Tuesday, August 9, 2011

Isra-Mart srl: Uncertainty in a challenging environment

www.isra-mart.com

Vector's Simon Mackenzie says infrastructure companies like his own face a range of challenges ranging from uncertainty over the regulatory and emissions trading environments to rethinking network resilience in the wake of the Christchurch earthquakes.

"The uncertainty has got worse - not better," says Mackenzie, pointing to the recent Commerce Commission decision which overturned the basis on which most lines companies set their prices.

The gas and electricity distributor is seeking a legal review of the mechanism by which the commission regulates pricing for monopoly network owners. Analysts like Goldman Sachs' Matt Henry, who slammed the moves as "material but seemingly arbitrary", saying the proposed removal of a tolerance band on the network's cost of capital substantially increases Vector's downside risk, believe it will reduce the company's profitability by 3 to 5 per cent. MacKenzie argues the resultant return on capital of 7.78 per cent is simply too low to maintain and upgrade the networks. "These guys are saying you are better to go and invest in Australia because the regulator gives you more returns and less uncertainty."

Mackenzie believes his company will experience even more uncertainty as the Government prepares to float down shares in the three state-owned power generators and review the emissions trading scheme.

At issue is the resultant over-weighting of the NZX with energy stocks. "If a fund manager offshore is looking to New Zealand they will see our index is already reasonably highly weighted with infrastructure companies." says the Vector chief. "Add three generators and Solid Energy and suddenly it is overweight in infrastructure. They have to have balance ... maybe 15 per cent or something. This will result in a huge over-dominance of infrastructure in the exchange at the top end."

He expects there will be a rub-off effect on other energy companies like Trustpower or Contact Energy.

Mackenzie is also concerned at political uncertainty, questioning the impact if Labour indicates it will rescind the SOE sell-down at a future date in the same fashion it has said it will pull the plug on Telecom's ultra-fast broadband deal.

And he questions what slowing down the ETS means for a company like Vector which has to buy carbon credits. "This all creates uncertainty."

Add to this some fundamental rethinking of the impact of a series of recent natural disasters on the capacity of "lifeline" businesses to deliver energy, water and sewage to customers and it is clear the Vector boss has a challenging time ahead.

The major impact of the earthquakes is the way they have forced networks businesses to stand back and question how they can achieve resilient cost-efficient infrastructures that are able to respond to such events. It's not just the impact of earthquakes which have made it hard to access and repair underground networks but also the impact of hurricanes and tornadoes on overhead networks.

"The real issue is do we go overhead or do we go underground," says Mackenzie. "We've got a full review of that for us now."

"There's been a fundamental mental shift away from underground to overhead networks. From a cost perspective, overhead is about a quarter of the cost to fund. But some find overhead aesthetically challenging."
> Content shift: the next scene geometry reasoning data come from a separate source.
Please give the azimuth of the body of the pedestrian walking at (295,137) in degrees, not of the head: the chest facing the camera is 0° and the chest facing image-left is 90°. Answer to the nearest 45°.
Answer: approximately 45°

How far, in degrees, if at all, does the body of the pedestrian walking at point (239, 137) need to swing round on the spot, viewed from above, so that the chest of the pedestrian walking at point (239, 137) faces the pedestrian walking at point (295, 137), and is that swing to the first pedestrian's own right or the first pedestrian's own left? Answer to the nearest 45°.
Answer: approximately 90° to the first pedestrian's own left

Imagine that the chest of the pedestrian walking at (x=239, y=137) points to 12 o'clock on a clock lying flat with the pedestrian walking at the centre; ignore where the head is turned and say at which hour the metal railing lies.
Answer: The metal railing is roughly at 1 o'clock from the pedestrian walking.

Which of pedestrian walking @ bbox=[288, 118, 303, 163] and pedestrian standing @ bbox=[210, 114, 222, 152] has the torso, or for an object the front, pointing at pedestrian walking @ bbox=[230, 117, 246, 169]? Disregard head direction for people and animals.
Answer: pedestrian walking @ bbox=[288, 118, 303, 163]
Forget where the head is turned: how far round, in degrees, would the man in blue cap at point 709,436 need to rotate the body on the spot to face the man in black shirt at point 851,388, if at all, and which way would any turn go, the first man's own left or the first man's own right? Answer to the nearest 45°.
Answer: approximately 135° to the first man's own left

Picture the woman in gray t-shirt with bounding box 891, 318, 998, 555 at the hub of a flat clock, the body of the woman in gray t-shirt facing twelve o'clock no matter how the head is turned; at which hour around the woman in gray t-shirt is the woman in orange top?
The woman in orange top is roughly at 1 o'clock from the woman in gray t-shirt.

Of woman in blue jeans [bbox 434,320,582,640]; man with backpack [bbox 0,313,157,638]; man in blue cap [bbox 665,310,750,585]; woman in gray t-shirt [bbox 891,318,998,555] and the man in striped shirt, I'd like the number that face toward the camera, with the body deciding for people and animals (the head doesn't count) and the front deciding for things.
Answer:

Another major issue in the energy space is where to locate critical data centres. He cites one organisation which did a lot of work on seismic strengthening its Christchurch data centre before the February 22 quake. "Had they not done that there would have been huge damage to multiple operations ... a centre of activity like a data centre can potentially take down a whole country."

Mackenzie was disappointed Vector did not get a slice of the Government's ultra-fast broadband rollout.

But analysts suggest the company has the ability to leverage the greater awareness among Auckland businesses, in particular of the benefits ultra-fast broadband can deliver them.

Mackenzie will not comment directly on Vector's own competitive response. But he says that before the initiative was floated his company had a fibre business competing against a vertically integrated monopoly. Customer demand was slow as there was not enough awareness around fibre and retailers were not pushing product to the market.

Now retailers will be able to compete against the structurally separated entity. "There is a lot of retail demand out there and a lot of retail solution providers. We look at 18 months of extensive research and detail built across Auckland. It might be attractive to a retailer that wants to access our networks and expand. It could be a pyrrhic victory for Vector."